Who’s behind the pass? Chef Jimmy Lim, who grew up in Singapore cooking at his father’s street food stall. After abandoning a promising career in basketball due to a knee injury, Lim enrolled at the Singapore Hotel and Tourism Education Centre, where he embraced cooking as his true passion. In 2017, he moved to Taiwan to gain more kitchen experience and was introduced to award-winning chef Lanshu Chen, a former Asia’s Best Female Chef. Working with her at the now closed Le Moût, he started dreaming of creating a gourmet destination for Singaporean cuisine.

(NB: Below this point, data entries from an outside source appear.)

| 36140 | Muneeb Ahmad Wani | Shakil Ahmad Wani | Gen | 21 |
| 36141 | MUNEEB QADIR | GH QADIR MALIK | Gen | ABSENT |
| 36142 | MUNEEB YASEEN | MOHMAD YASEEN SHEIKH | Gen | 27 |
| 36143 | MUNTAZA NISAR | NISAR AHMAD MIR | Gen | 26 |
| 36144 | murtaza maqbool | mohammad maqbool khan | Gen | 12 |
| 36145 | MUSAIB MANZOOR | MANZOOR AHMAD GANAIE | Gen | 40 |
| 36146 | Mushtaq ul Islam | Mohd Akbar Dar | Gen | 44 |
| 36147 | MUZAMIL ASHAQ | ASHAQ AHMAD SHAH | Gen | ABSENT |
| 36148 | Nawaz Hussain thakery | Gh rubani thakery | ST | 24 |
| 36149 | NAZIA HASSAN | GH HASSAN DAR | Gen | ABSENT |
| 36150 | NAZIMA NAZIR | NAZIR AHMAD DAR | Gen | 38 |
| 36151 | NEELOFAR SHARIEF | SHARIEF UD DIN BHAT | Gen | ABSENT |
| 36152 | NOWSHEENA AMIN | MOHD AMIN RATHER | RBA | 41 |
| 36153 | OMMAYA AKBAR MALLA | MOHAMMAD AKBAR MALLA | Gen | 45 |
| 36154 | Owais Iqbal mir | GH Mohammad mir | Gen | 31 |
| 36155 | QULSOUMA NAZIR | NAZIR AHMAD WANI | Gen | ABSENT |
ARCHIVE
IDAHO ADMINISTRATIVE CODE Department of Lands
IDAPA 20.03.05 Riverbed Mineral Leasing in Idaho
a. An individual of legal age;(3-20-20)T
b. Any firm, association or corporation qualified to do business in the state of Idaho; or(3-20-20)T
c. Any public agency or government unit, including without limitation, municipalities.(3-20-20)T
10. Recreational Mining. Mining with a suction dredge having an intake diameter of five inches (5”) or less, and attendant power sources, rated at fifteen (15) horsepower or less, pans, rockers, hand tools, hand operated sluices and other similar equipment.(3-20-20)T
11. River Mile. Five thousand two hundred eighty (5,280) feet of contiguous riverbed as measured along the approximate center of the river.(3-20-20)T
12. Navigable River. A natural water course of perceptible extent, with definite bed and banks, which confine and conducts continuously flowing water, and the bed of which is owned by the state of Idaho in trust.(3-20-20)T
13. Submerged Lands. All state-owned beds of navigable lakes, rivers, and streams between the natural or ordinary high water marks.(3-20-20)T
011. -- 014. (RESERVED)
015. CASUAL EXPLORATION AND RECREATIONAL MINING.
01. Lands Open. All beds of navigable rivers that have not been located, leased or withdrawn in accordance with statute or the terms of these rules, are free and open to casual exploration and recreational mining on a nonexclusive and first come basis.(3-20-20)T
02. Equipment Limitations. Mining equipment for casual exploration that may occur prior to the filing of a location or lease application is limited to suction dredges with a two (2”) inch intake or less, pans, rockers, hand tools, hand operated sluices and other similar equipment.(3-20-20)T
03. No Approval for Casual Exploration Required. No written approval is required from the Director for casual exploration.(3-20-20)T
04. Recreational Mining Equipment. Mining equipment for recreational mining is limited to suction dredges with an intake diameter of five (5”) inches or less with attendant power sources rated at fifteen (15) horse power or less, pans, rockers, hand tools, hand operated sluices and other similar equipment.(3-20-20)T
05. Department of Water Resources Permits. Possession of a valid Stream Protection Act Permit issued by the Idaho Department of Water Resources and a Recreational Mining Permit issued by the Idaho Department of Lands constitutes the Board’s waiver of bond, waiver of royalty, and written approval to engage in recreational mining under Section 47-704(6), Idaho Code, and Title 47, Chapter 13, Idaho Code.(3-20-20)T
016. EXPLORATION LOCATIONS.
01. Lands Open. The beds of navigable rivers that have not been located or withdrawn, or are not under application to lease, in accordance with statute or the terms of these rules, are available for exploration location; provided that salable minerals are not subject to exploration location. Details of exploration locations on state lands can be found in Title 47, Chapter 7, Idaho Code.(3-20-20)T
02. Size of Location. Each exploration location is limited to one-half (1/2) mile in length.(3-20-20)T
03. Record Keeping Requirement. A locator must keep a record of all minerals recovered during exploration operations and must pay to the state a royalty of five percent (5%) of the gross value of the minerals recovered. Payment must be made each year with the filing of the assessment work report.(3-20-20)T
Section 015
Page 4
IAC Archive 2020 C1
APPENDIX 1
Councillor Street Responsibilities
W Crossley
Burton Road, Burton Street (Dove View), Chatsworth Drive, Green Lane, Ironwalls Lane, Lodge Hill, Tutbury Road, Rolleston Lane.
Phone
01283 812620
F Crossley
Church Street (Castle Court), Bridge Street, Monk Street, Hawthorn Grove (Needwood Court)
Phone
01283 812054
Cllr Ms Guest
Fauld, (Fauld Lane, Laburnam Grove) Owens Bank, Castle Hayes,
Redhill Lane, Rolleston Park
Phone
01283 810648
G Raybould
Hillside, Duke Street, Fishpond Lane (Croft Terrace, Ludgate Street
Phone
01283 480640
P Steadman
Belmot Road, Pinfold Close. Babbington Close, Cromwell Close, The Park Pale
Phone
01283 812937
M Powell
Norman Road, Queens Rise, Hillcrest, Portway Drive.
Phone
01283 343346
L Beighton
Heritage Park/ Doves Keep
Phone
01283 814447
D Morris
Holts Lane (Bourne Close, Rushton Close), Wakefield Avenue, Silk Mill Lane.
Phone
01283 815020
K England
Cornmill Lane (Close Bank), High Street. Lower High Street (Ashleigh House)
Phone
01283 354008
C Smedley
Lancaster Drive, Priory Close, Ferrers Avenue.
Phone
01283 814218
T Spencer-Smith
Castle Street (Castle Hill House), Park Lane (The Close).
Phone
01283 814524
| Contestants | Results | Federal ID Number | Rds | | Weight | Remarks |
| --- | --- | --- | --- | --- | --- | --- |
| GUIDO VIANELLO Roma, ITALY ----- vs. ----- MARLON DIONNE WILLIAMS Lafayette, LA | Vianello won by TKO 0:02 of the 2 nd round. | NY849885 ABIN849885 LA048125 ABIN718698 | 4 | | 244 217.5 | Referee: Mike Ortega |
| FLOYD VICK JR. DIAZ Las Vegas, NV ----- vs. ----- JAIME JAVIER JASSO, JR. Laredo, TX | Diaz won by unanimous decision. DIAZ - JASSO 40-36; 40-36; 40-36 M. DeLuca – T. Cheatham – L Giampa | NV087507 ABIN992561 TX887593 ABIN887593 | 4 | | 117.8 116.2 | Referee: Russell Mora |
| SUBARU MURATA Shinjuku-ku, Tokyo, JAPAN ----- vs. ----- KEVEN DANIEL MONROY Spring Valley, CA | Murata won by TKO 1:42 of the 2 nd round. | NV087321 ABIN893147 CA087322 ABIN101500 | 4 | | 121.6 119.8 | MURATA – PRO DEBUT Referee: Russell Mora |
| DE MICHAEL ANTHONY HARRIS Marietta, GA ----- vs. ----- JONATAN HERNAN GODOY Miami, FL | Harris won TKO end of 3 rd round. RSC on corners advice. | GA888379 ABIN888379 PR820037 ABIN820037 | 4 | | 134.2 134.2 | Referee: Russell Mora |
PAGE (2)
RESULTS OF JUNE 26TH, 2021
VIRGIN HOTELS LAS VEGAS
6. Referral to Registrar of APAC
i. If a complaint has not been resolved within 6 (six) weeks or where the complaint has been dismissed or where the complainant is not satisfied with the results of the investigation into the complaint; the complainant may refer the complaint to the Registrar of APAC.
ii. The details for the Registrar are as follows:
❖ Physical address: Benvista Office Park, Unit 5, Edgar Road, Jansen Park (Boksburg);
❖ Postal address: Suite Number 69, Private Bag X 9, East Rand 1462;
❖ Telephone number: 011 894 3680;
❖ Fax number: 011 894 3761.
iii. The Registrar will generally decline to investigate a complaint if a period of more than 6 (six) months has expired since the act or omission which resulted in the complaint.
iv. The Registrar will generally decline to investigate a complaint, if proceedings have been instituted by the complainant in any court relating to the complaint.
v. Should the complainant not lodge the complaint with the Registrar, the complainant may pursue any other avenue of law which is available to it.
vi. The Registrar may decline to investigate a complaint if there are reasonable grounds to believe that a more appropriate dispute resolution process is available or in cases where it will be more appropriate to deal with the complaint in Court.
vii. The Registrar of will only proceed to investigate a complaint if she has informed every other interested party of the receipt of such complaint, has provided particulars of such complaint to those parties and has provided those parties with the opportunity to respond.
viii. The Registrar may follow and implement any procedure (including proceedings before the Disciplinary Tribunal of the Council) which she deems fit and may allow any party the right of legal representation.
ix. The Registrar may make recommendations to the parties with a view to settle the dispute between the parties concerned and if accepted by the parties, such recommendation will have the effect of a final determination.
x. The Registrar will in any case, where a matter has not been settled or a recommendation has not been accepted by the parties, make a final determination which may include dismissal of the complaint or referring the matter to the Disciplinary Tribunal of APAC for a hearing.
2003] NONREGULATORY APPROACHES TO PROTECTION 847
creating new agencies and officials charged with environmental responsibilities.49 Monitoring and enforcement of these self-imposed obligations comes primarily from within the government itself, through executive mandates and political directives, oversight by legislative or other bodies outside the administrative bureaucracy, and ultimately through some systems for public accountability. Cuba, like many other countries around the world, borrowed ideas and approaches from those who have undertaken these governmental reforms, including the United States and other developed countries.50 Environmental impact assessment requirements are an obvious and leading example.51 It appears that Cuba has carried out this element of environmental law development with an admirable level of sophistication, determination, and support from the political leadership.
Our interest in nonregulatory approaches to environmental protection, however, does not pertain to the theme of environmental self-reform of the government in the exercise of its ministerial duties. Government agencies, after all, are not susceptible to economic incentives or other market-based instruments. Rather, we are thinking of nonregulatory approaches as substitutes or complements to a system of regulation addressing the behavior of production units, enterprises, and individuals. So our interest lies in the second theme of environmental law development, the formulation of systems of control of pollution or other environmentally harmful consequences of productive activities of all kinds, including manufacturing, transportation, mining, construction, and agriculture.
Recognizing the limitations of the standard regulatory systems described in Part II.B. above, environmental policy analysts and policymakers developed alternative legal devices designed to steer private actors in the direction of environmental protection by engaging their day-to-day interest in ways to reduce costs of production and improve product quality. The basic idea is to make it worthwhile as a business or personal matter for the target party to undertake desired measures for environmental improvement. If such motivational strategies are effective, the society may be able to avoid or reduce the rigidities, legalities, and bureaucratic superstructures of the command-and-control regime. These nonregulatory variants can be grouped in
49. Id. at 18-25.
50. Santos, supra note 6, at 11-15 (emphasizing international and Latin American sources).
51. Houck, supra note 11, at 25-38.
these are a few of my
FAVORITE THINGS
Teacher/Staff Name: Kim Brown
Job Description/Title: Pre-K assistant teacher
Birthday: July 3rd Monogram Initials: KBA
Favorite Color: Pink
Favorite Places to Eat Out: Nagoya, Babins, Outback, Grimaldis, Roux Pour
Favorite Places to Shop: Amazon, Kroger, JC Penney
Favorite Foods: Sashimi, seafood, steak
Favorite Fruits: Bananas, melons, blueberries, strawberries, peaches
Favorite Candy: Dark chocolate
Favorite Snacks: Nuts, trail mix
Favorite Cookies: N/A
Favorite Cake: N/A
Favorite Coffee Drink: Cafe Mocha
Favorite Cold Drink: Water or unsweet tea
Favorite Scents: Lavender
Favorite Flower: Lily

On the menu: A dish called Satay sees Lim reimagine the classic peanut sauce as an ice cream shaved on frozen foie gras, onion, cucumber and fried chicken skin. Shroom Kut Teh is a play on Bak Kut Teh, a Singaporean pork rib soup with a flavoursome broth aromatised with star anise, cinnamon, cloves and fennel seeds. In JL Studio’s version, the pork ribs are replaced by mushroom cooked in peppercorn and garlic with abalone and a jelly that imitates the texture of the meat fat.
Bonus point: At the age of six, Lim was already considered a gourmet because he was a fan of the fish heads in his father’s signature curry. In Chinese culture, those who know how to appreciate the eyes, jaws and lips are said to be epicures.